Мрачный, пришел я домой, горшок с резедой поставил у себя в комнате на окне и тут же своим носом в сумерках вынюхал всю пыль, которая была в цветах. Звонкие крики мальчишек, собравшихся у нас на дворе играть, и хохот моего дядюшки вскоре, однако ж, вызвали меня на открытый воздух. Солнце село, и только одно облако с бледно-розовой вершиной стояло над потемневшими кровлями. Все же было не настолько темно, чтобы я не мог заметить тройки чужих лошадей и телеги с охапкой сена, у забора, между кухней и погребом.

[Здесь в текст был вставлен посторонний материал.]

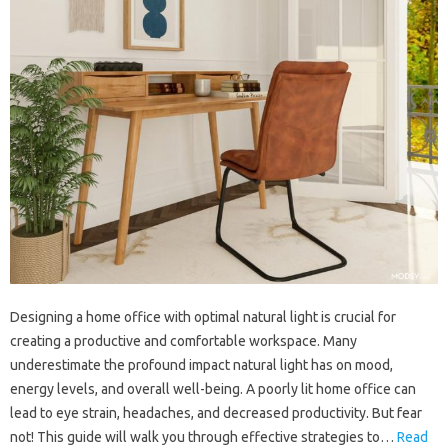
Designing a home office with optimal natural light is crucial for
creating a productive and comfortable workspace. Many
underestimate the profound impact natural light has on mood,
energy levels, and overall well-being. A poorly lit home office can
lead to eye strain, headaches, and decreased productivity. But fear
not! This guide will walk you through effective strategies to…
Read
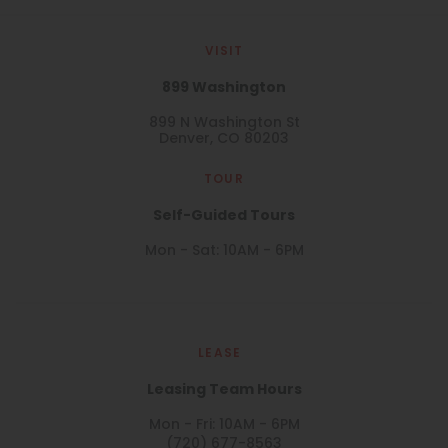
VISIT
899 Washington
899 N Washington St
Denver, CO 80203
TOUR
Self-Guided Tours
Mon - Sat: 10AM - 6PM
LEASE
Leasing Team Hours
Mon - Fri: 10AM - 6PM
(720) 677-8563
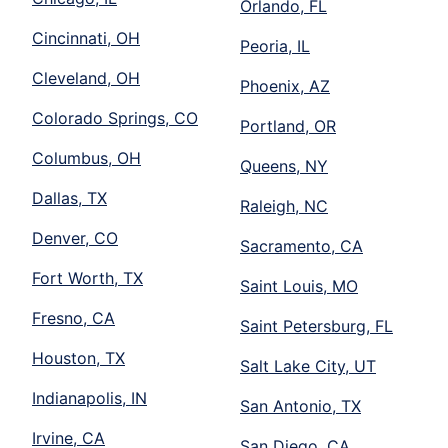
Orlando, FL
Cincinnati, OH
Peoria, IL
Cleveland, OH
Phoenix, AZ
Colorado Springs, CO
Portland, OR
Columbus, OH
Queens, NY
Dallas, TX
Raleigh, NC
Denver, CO
Sacramento, CA
Fort Worth, TX
Saint Louis, MO
Fresno, CA
Saint Petersburg, FL
Houston, TX
Salt Lake City, UT
Indianapolis, IN
San Antonio, TX
Irvine, CA
San Diego, CA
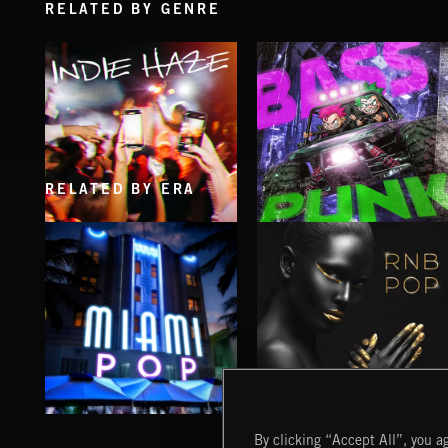
RELATED BY GENRE
RELATED BY ERA
INDIE HAZE
BASS PUNK
MIAMI POP
RNB POP
By clicking “Accept All”, you ag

-- Это за учителем? -- спросил я дядю.
-- За учителем,-- отвечал он и расхохотался.
Митька полетел на Гараську, не успел перескочить, сел ему на шею, и оба шлепнулись...
Мне было не до смеху; я пошел домой, прямо в комнату матери... Расположение духа, в котором я находился целый вечер, дало мне полную возможность разжалобить и расстроить ее своими просьбами.
Мать моя была женщина редкой доброты... но в ее любви ко мне была какая-то сдержанность. Никогда она громко меня не хвалила и никогда сразу не соглашалась на мои просьбы... Впрочем, строгость ее ко мне была не строгость, а скорее личина строгости -- я ее, по совести сказать, мало боялся. Придирки дяди, который был весь -- доброта, были для меня во сто раз несноснее, и я гораздо больше боялся их, потому что, бывало, право не знал, куда от них спрятаться: я в гостиную -- и он в гостиную, я в коридор -- и он в коридор, я в сад -- и он.
-- Ну, хорошо, хорошо,-- сказала мне матушка,-- утро вечера мудренее. Арина, вели подать свечу, да опару... надо бы... с вечера...
"Ага... опару,-- подумал я,-- значит, еду",-- и, помолчав немного, я спросил у матери позволение уведомить Хохлова.